Iran's offers were routinely rejected by the United States government, which maintained the absurd position that Iran capitulate to its demand of zero enrichment on Iranian soil. "We cannot have a single centrifuge spinning in Iran," declared George W. Bush's undersecretary of state for arms control Robert Joseph in early 2006.

In an April 5, 2006 oped in the New York Times, Iran's then UN ambassador Javad Zarif laid out a number of proposals for resolving the nuclear standoff. In addition to affirming Iran's continued commitment to the NPT, acceptance of limitations on enrichment, and its stance against "the development, production, stockpiling and use of nuclear weapons," Zarif stated Iran's willingness to "[a]ccept foreign partners, both public and private, in our uranium enrichment program." He continued:
Iran has recently suggested the establishment of regional consortiums on fuel-cycle development that would be jointly owned and operated by countries possessing the technology and placed under atomic agency safeguards.
In an article for the Los Angeles Times at the end of that same year, Zarif reminded readers of these overtures, none of which were ever responded to by the United States.

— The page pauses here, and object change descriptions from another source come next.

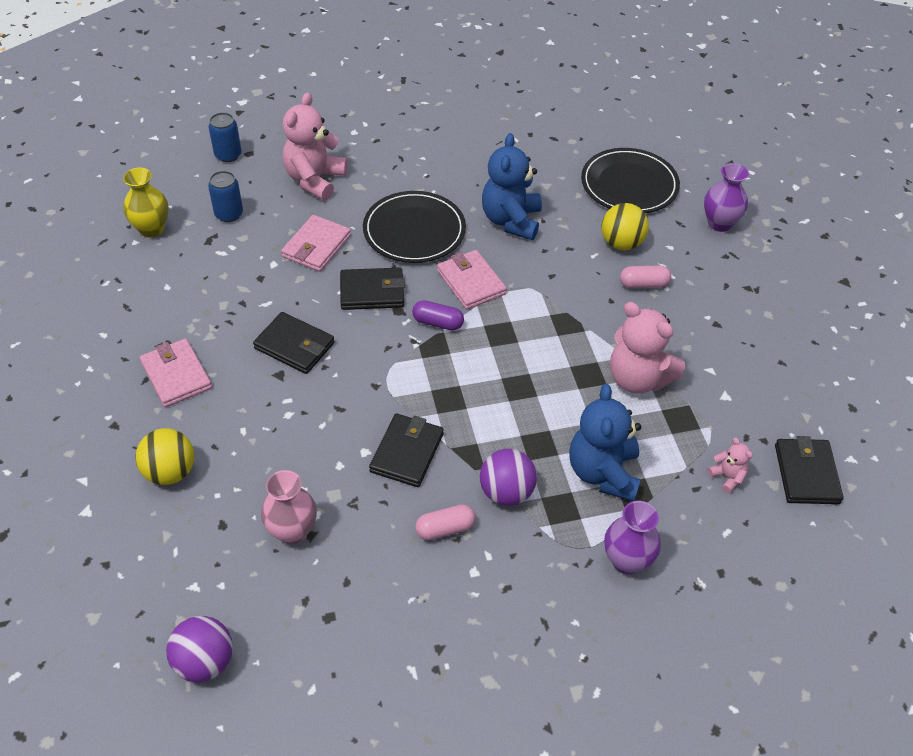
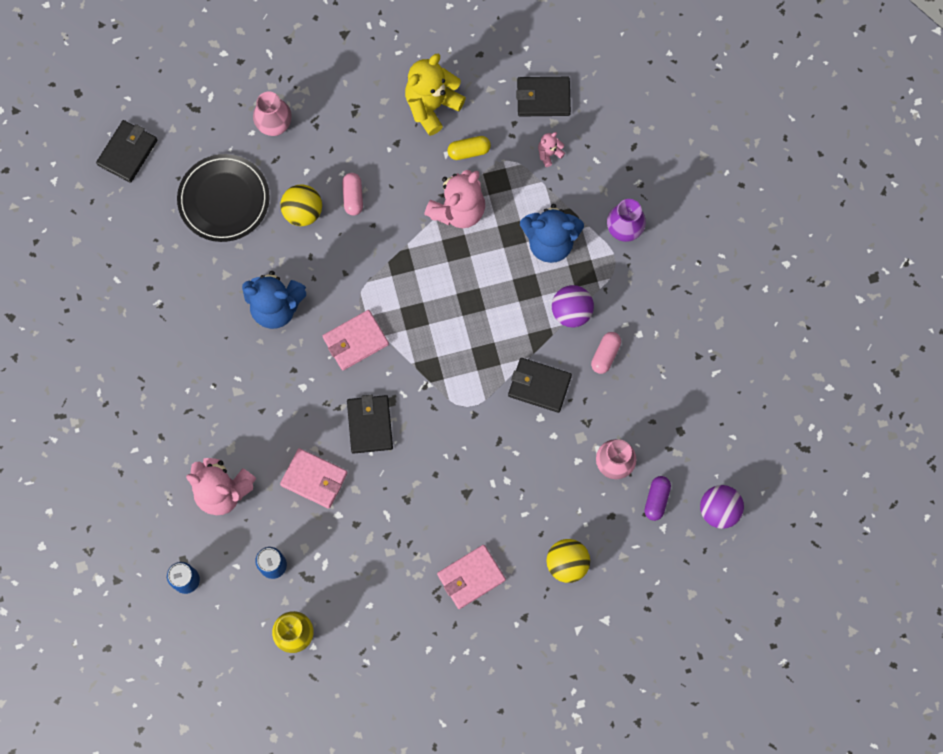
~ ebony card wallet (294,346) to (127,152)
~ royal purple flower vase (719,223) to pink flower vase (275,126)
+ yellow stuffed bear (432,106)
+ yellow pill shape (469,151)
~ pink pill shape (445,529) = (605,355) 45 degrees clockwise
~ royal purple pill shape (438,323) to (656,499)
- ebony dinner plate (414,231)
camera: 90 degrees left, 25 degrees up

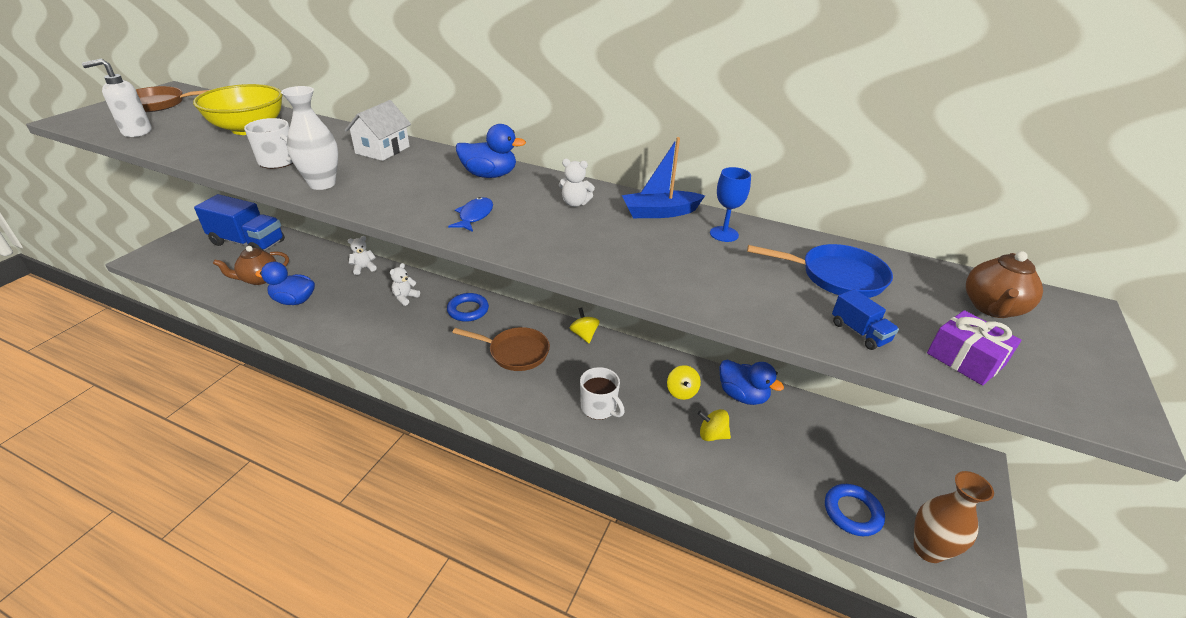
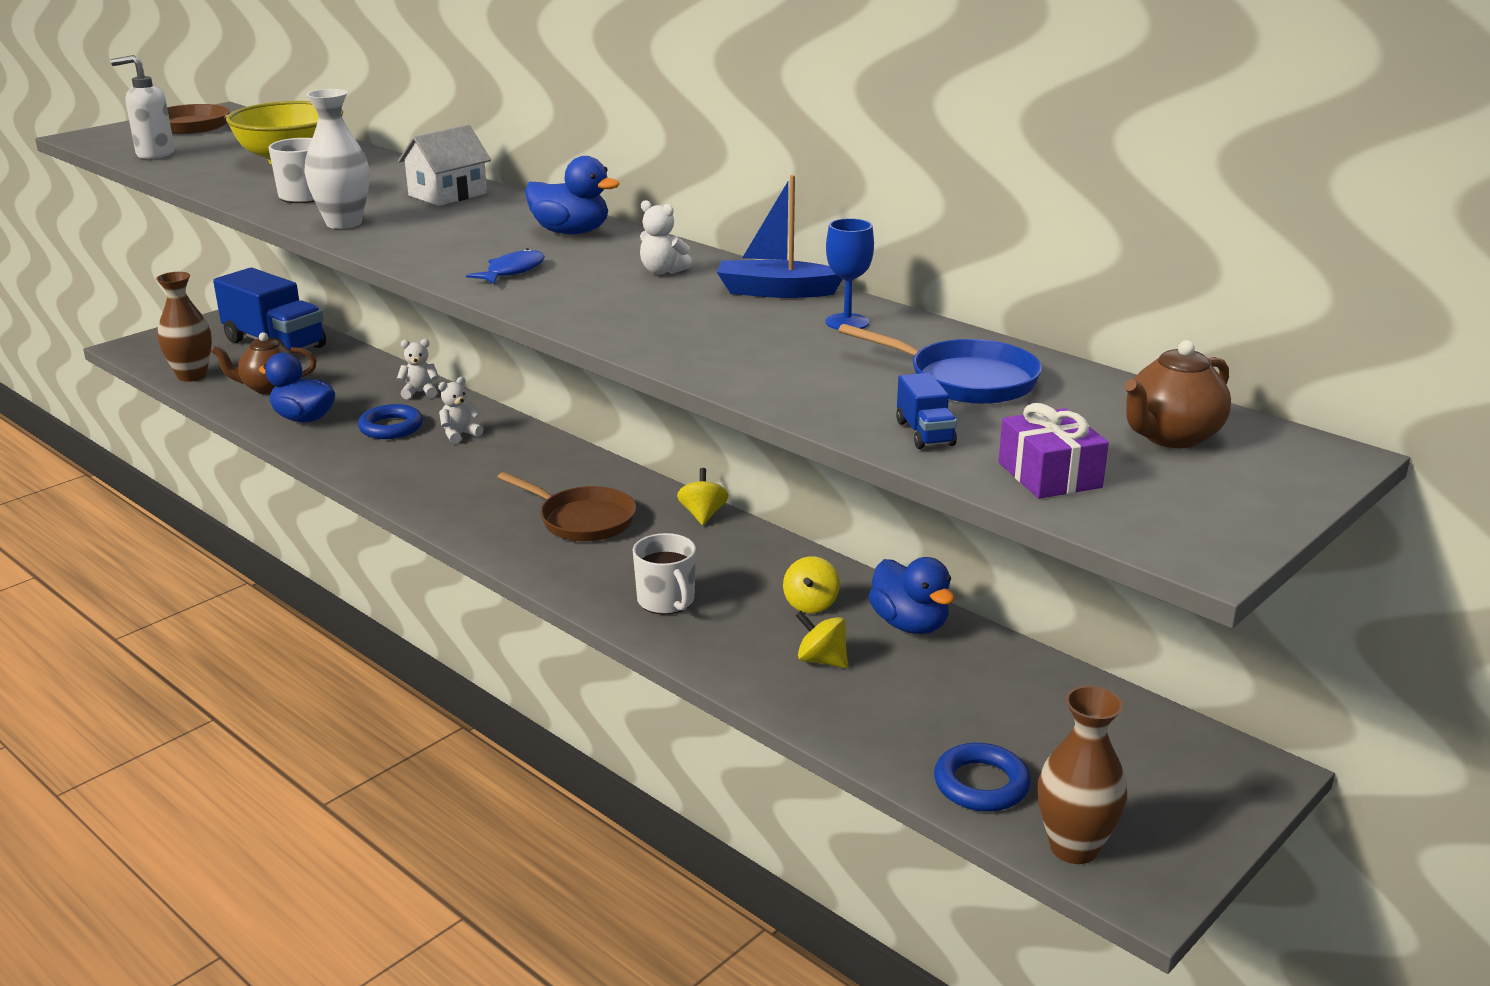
+ russet flower vase (192,376)
~ royal blue ring (468,310) to (391,427)
camera: 20 degrees right, 10 degrees down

Multinational investment in Iran's enrichment program was endorsed by nuclear experts and MIT researchers Geoff Forden and John Thomson in various articles and reports in 2006 and 2007, as well as by former American diplomats Thomas R. Pickering and William Luers and nuclear expert Jim Walsh in an essay for the New York Review of Books in early 2008. Wholly in line with what Iranian officials had been saying for years, Pickering, Luers and Walsh wrote that a "jointly managed and operated on Iranian soil by a consortium including Iran and other governments... provides a realistic, workable solution to the US–Iranian nuclear standoff." Such a program, they wrote, "will reduce the risk of proliferation and create the basis for a broader discussion not only of our disagreements but of our common interests as well."

"Given the enhanced transparency of a multilateral arrangement and the constant presence in Iran of foreign monitors that such a plan would require," the authors added, any "diversion of material or technology to a clandestine program" would be easily detected. Senators Chuck Hagel and Dianne Feinstein both responded positively to the proposal. The Bush administration dismissed it out of hand.

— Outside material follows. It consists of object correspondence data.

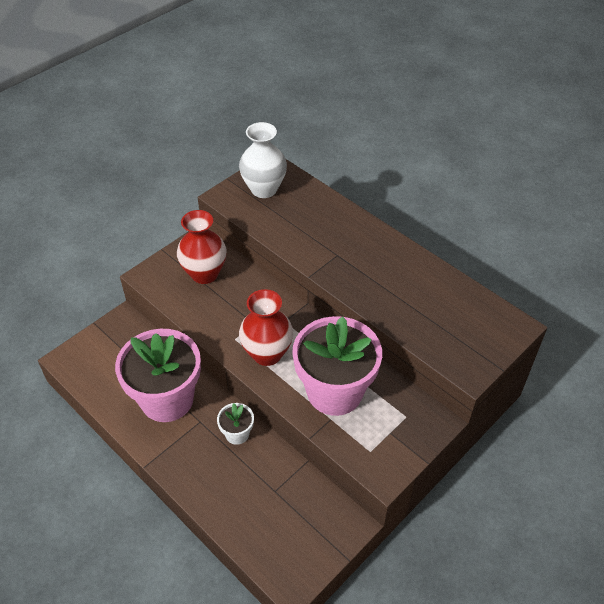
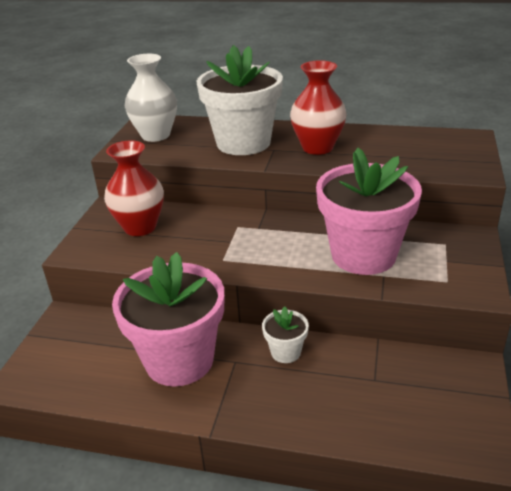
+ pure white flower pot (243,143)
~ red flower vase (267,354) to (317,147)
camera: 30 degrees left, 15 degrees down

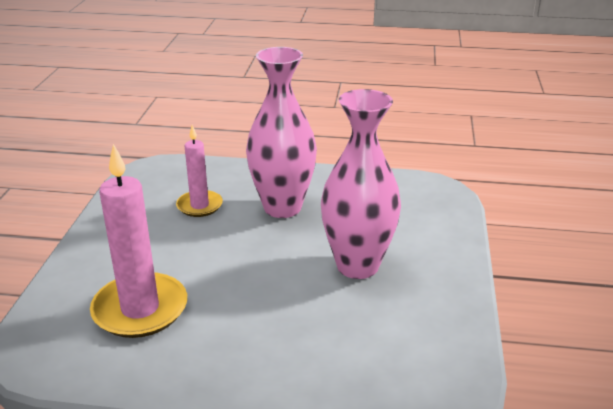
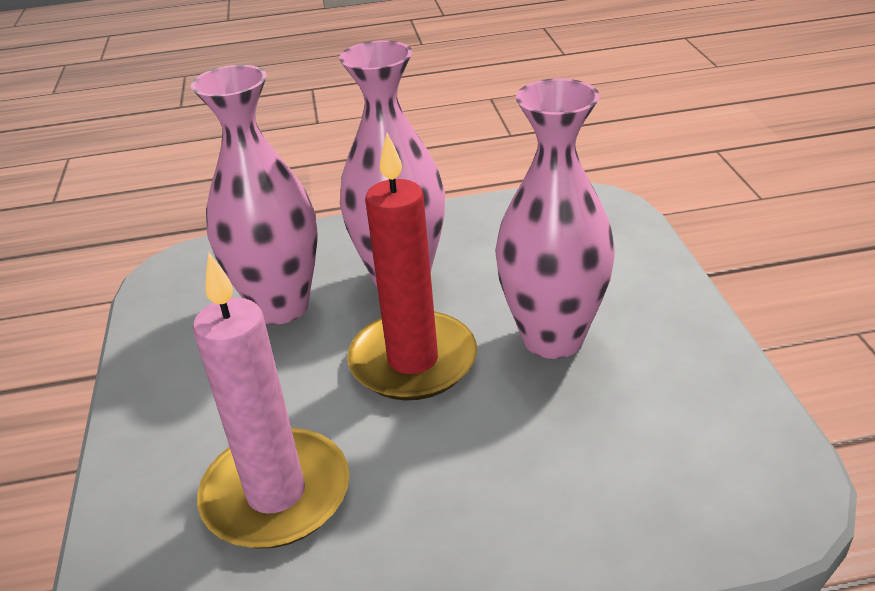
~ pink candle (199,206) to pink flower vase (280,306)
+ red candle (413,361)
camera: 15 degrees left, 5 degrees up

Iranian officials again endorsed the concept of opening its nuclear program to international investment and collaboration during a March 2008 conference in Tehran.

In a comprehensive package proposed to the United Nations on May 13, 2008, Iran's foreign minister Manuchehr Mottaki wrote that Iran was still ready to consider, among a great many other things, "Establishing enrichment and nuclear fuel production consortiums in different parts of the world - including in Iran."

Reporting on the proposal shortly thereafter, The Guardian's Julian Borger noted that while the consortium idea was gaining traction in American "foreign policy circles," it was still "resisted by the US, French and British governments." An unnamed "British official" told Borger, "We would be ready to discuss it, as soon as Iran does what it knows it has to," that is, suspend its enrichment program, an obvious and long-known nonstarter for post-2005 negotiations.

By resurrecting the notion of multinational investment in Iran's enrichment program, Von Hippel does the conversation over nuclear negotiations a great service. Despite past difficulties regarding Iran's stake in the Eurodif consortium and a history of American deception and deliberate denialism in breach of its NPT obligations, the prospect of international acceptance and cooperation in Iran's nuclear industry is still an excellent way out of this manufactured crisis.

But leaving out the fact that Iran itself has long been the leading champion of such a proposal unfortunately doesn't give credit where credit is due.